# Struggling with chicken bbq.. Newbie here



## chemmutk (Feb 6, 2016)

Hi thr, I have an 18" bbq kettle and charcoal briquettes . I'm planning to make tandoori chicken( 2 whole chicken cut into 8 big pieces) . So I read that chicken should be cooked in indirect heat method ( two zone). But I Have doubts ...I will list them down 
1) how many briquettes should I use ?
2) how long should I cook the each side ? Does it has to be cooked both sides ?
if so, when shud I flip , I mean after how many minutes ? 
3) should I cook it with lid on ? 
4) what should be the grill temperature to be maintained ? I don't have a grill gauge , but I wud like to know.
Kindly note that I don't have a meat thermometer either.


----------



## Dennis in MN (Feb 6, 2016)

When I grill anything:

1. I use the lid

2. I save charcoal by snuffing it after a cook, when I start again, I add a layer. In other words, I have no idea of the amount of charcoal.

◆ **Stored data**:
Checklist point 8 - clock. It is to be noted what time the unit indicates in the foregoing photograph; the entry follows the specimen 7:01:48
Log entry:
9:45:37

◆ **Problem to solve**: Continue the forum thread about grilling chicken on a kettle grill from the point where it stops. The material isn't needed here.

◆ **Result of the exercise**:
3.  I cook for about 10 to 12 minutes, inspect, flip, then repeat until I remove the food when I am satisfied that it is done. 

I also do not have a thermometer in my 18" kettle. My guess is that I tend to cook at between 300 and 350 degrees F.


----------



## bbquzz (Feb 6, 2016)

Dennis has it right, I do like to use a thermometer like a Thermapen or other instant read thermometer to check the temp of the chicken, it should be 165°. You didn't say if you have an 18" Weber or other, but I'm with Dennis put a good layer of charcoal on the left side and use the right as your indirect or visa versa and when you are done close all the vents and the charcoal should extinguish its self and you can add some fresh to the old and use it next time. Defiantly use a closed lid when cooking.


----------



## chemmutk (Feb 7, 2016)

@dennis & bbquzz : I appreciate your prompt response to my doubts. I use an 18" dubai bought kettle ( ditto of webers 18" kettle). Is it OK to use a full chimney of charcoal briquettes (cocunut shell)? As u said to maintain temp between 300- 350, I don't have a clear cut idea how much fire needed... im person who loves meat to be well done consistency. Few more doubts I have, if u find time pls try answer those too
1) Is it OK to marinate chicken for 12 hours or more? 
2) is to Ok paste the marinate recipe again when it's almost cooked and the keep few minutes over direct heat ? Coz I do want the full flavour of those recipe.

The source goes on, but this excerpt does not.